A frase é de Oscar Wilde: “A vida imita a arte muito mais do que a arte imita a vida”. A arte, extraída do fime Perdido em Marte, de 2015, dirigido por Ridley Scott: uma missão para o planeta vermelho termina em tragédia, em meio a uma tempestade. Um dos astronautas, atingido por uma antena, é dado como morto e deixado para trás pelos companheiros de aventura. Abandonado, solitário, precisa dar um jeito de sobreviver. O personagem — o botânico Mark Watney, vivido por Matt Damon — decide plantar batatas em solo marciano. A vida: um recente estudo de um laboratório de Pequim, divulgado pela revista Communications Biology, braço da Nature, descreve três bactérias capazes de aumentar a fertilidade em solo lunar. Ok, não é Marte, ainda, mas abre-se uma avenida fascinante.
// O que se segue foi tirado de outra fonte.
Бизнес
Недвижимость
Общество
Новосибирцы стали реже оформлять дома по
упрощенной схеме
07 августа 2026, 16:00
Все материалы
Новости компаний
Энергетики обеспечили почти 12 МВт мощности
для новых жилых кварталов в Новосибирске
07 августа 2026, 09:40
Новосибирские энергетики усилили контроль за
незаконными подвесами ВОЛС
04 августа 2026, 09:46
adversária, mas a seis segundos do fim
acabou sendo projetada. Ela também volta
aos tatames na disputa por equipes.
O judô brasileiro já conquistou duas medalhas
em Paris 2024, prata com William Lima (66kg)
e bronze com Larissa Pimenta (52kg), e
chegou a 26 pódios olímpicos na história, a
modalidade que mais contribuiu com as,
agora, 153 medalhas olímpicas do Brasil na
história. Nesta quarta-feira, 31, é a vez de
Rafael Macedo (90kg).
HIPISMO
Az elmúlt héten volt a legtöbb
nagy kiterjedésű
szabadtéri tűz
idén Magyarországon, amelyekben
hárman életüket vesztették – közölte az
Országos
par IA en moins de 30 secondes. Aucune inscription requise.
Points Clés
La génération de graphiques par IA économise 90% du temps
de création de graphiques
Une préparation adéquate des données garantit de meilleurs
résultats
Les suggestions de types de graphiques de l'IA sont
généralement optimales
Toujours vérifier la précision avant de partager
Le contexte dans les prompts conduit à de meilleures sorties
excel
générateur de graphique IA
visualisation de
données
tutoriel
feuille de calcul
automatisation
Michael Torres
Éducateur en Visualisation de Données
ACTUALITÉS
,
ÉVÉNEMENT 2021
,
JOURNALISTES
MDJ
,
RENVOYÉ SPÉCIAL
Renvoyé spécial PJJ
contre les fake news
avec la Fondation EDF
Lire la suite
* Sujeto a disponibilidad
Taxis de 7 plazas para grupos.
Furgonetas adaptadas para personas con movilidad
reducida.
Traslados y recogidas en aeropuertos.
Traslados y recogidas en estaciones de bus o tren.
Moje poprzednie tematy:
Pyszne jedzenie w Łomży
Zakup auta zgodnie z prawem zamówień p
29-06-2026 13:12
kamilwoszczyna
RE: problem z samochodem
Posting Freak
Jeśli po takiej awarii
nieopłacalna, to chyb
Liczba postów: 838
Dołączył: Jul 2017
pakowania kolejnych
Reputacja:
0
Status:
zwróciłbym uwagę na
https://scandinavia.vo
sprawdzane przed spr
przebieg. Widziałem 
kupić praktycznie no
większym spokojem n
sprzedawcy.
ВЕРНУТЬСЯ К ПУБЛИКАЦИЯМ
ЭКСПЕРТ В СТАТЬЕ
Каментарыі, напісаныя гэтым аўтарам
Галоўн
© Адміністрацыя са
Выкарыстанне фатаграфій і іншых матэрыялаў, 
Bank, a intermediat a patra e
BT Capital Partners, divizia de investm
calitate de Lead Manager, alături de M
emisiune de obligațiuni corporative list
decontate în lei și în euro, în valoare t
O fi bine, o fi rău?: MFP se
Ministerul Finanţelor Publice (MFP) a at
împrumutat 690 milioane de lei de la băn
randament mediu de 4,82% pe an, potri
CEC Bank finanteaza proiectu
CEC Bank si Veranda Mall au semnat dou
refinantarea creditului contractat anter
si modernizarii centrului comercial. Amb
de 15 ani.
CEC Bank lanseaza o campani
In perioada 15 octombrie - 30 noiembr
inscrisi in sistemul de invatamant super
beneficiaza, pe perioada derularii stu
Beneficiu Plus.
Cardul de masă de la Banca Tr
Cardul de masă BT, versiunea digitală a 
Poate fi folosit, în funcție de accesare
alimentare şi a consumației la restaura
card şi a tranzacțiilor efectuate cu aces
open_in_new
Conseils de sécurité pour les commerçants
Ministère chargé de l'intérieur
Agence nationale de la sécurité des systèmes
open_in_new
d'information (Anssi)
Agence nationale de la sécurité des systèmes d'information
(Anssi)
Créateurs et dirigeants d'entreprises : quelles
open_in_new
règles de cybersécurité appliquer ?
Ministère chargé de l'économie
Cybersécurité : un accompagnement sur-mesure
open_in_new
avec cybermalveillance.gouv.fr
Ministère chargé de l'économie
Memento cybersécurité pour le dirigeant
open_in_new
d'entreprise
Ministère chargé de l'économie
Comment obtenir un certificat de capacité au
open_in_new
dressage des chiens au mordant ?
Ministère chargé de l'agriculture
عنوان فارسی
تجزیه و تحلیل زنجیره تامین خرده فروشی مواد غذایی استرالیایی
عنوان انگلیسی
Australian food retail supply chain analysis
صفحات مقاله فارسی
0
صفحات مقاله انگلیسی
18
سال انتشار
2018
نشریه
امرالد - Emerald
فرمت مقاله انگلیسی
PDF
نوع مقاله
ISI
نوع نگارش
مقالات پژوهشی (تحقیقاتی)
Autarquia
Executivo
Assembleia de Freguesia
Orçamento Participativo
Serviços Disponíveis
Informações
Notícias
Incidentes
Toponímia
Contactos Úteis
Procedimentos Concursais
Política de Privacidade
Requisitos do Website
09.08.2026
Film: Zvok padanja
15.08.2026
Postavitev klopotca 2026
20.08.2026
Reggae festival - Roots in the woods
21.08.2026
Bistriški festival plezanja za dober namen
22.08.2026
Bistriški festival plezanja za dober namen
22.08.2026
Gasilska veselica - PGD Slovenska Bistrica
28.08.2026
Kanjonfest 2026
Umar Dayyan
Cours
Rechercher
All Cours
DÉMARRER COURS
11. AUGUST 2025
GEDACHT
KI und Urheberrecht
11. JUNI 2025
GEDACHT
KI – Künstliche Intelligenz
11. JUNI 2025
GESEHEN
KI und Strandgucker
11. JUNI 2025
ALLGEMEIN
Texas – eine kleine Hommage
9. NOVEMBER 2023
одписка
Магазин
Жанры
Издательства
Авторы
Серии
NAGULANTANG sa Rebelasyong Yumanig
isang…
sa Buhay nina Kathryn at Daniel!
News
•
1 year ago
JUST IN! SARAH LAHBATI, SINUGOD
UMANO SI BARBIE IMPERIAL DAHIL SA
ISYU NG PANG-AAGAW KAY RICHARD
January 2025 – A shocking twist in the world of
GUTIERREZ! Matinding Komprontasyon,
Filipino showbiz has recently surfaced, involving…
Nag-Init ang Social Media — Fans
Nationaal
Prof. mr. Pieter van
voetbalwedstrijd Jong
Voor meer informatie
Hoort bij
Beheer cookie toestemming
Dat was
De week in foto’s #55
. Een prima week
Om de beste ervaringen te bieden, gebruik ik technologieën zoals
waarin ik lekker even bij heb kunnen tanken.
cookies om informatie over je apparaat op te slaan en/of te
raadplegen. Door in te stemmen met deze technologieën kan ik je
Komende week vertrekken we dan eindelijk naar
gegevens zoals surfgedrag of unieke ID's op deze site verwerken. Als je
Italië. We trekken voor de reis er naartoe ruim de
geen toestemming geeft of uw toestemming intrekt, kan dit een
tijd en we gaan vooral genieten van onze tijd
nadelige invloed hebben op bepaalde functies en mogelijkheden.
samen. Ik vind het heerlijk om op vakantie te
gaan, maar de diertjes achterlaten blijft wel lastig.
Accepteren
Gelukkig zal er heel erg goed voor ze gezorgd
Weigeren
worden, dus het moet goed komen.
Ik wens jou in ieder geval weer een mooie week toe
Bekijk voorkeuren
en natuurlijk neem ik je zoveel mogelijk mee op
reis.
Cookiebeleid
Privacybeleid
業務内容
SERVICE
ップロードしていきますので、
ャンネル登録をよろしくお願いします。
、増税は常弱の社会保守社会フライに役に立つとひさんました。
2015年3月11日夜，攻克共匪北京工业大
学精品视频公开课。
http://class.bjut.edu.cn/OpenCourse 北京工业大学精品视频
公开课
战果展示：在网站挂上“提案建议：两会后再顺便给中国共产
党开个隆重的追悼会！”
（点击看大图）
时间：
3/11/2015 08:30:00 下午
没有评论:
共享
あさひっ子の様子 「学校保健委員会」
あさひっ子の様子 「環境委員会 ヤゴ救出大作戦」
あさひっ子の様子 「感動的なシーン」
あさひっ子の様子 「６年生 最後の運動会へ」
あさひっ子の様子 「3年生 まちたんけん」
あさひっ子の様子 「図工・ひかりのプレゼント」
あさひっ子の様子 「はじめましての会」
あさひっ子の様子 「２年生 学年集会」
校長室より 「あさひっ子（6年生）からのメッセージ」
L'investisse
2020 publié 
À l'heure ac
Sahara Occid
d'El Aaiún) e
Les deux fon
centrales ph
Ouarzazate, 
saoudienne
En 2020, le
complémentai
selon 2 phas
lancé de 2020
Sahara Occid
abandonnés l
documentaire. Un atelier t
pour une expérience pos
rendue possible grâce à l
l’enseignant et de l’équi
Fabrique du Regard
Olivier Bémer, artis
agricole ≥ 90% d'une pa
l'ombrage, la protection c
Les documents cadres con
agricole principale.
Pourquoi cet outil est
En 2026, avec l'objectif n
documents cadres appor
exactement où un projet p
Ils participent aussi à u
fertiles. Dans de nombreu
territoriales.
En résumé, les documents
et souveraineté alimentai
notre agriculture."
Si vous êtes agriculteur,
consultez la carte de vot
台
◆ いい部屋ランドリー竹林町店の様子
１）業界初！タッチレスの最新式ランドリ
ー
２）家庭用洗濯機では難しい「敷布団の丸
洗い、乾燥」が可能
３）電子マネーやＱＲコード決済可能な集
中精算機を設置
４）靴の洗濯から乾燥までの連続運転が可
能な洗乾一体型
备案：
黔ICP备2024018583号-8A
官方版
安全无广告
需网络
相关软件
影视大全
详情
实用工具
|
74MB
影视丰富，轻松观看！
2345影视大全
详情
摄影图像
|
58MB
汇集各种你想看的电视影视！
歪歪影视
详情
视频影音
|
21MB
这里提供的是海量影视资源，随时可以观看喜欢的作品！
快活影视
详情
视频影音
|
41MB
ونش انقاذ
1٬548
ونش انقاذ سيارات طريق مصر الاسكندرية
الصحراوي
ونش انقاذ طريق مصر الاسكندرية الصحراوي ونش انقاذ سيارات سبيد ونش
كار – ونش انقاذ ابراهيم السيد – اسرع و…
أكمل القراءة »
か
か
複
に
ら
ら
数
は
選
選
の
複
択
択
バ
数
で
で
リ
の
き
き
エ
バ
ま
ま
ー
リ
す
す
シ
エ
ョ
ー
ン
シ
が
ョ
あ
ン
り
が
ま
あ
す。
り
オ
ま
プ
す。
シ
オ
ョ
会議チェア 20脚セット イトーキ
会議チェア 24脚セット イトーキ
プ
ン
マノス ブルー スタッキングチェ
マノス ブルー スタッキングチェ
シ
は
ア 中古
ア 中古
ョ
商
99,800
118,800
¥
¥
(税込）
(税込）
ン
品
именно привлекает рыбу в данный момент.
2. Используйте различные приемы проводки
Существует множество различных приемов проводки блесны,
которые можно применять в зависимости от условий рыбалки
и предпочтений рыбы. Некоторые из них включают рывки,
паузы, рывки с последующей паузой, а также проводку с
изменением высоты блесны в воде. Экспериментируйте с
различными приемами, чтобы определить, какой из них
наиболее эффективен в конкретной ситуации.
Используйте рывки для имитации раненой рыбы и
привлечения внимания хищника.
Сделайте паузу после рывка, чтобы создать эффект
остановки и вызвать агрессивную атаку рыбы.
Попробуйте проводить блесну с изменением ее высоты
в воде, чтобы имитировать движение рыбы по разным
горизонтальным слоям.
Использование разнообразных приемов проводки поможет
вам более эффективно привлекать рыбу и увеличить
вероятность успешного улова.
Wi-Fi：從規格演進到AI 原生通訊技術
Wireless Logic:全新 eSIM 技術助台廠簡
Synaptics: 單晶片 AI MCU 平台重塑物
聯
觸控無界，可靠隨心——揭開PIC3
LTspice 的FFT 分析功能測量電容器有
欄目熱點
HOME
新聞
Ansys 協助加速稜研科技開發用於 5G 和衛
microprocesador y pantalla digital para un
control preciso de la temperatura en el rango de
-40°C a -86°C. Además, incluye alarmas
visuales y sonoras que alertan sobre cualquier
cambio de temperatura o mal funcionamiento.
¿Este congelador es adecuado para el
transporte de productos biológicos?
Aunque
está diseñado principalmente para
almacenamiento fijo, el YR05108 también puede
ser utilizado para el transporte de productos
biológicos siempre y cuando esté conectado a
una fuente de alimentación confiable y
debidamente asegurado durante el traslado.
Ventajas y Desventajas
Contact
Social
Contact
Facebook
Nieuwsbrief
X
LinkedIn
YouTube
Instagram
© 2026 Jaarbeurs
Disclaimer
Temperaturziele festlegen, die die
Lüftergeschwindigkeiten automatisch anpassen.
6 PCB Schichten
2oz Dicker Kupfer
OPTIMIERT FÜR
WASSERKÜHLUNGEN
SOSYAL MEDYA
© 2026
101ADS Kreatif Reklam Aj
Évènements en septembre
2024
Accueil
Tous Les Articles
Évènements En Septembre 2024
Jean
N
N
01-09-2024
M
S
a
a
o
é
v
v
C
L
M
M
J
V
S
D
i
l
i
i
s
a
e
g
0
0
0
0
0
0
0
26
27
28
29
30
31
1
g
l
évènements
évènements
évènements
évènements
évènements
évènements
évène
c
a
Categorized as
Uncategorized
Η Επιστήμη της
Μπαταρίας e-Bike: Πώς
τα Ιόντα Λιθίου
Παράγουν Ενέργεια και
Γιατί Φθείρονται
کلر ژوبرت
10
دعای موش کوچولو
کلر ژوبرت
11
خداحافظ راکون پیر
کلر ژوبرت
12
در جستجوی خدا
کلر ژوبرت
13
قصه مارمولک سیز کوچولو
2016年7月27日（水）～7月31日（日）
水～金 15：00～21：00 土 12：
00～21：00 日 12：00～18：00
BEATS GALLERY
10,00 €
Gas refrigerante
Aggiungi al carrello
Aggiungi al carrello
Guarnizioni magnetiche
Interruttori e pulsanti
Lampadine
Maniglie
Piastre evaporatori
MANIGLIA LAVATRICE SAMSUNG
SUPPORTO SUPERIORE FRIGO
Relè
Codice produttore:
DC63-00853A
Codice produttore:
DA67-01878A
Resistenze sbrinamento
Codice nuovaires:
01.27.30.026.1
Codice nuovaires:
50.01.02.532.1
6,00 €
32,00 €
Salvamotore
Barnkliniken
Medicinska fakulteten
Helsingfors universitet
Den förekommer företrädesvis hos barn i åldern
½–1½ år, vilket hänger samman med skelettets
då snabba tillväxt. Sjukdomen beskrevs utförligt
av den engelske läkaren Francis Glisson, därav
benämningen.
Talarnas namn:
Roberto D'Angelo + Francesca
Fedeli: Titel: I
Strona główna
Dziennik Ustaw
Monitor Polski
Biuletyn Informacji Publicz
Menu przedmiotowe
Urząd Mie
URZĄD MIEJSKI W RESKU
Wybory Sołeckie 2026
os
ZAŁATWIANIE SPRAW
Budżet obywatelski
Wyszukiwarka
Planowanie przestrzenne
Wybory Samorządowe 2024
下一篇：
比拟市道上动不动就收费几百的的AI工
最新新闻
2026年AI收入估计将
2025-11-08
A trinca de microrganismos, informa o trabalho, seria capaz de expandir em pelo menos 200% a oferta de fósforo na Lua, nutriente essencial para o crescimento de plantas, a exemplo do tabaco. Nem todos os problemas estão resolvidos, é claro, porque há condições alheias à agricultura no satélite natural da Terra, dadas a composição da atmosfera e a ausência de substâncias seminais. Mas assim caminha a ciência, em ritmo lento, embora esperançoso, de olho no futuro. “Os resultados podem estabelecer um recurso técnico para cultivos em futuras bases lunares”, escrevem os autores da celebrada investigação. Trata-se de um pequeno salto para um homem, um grande passo para a humanidade, de um setor conhecido como space farming, o agro espacial, um dos campos de maior crescimento.
Os avanços de conhecimento são notáveis. Trabalhos anteriores já haviam conseguido plantar uma espécie de mostarda em rochas trazidas da Lua, utilizando fertilizantes químicos. As bactérias reveladas pela Nature acelerariam a destruição das pedras, tornando o solo adequado ao cultivo. Mas e daí, se ainda não fomos capazes de colonizar a Lua? É questão pertinente, repetida à exaustão pelos céticos. Convém lembrar, porém, que a Nasa promete levar um ser humano de volta ao chão cinzento aonde um dia pisou Neil Armstrong em 2025. Dali para a frente, o céu seria o limite.
E poucos temas têm sido mais detalhados do que a possibilidade do cultivo nas bandas lá de cima, solução possível para eventual fracasso do ser humano com o meio ambiente aqui embaixo. No charmoso território do space farming, o Brasil — eis aí uma ótima notícia — pode vir a ter papel relevante. O país, um dos signatários dos Acordos Artemis, programa de cooperação internacional para exploração da Lua lançado pela Nasa, ganhou proeminência em virtude do extraordinário trabalho desenvolvido pela Empresa Brasileira de Pesquisa Agropecuária, a Embrapa.
Na semana passada, não por acaso, o presidente da Agência Espacial Brasileira, Marco Antonio Chamon, assinou um protocolo de cooperação com a Embrapa. É acordo que tem tudo para vicejar. Caminha de mãos dadas, reafirme-se, com o anúncio do trio de bactérias que antecipam mundos e fundos. “O estudo é interessante porque mostra o potencial dos microrganismos para o crescimento das plantas, corroborando o trabalho que já é feito em solo terrestre”, diz Jean Luiz Simões de Araujo, pesquisador do Centro Nacional de Pesquisa em Agrobiologia (CNPAB) da Embrapa.
Há, claro, muita estrada pela frente, mas convém não deixar de lado a real possibilidade de um dia colhermos frutos em órbita — sem abandonar as preocupações com as condições climáticas na Terra, atalho para a fome. A colheita cósmica, uma hipótese para lá de plausível, acelera a mais fascinante das ambições humanas quando olhamos para o céu: a possibilidade de promover a vida em um planeta ou satélite que não o nosso. Cientistas da Nasa estimam ser possível imaginar colônias lunares no ano 2040. É uma quimera, por enquanto, mas as sementes estão plantadas.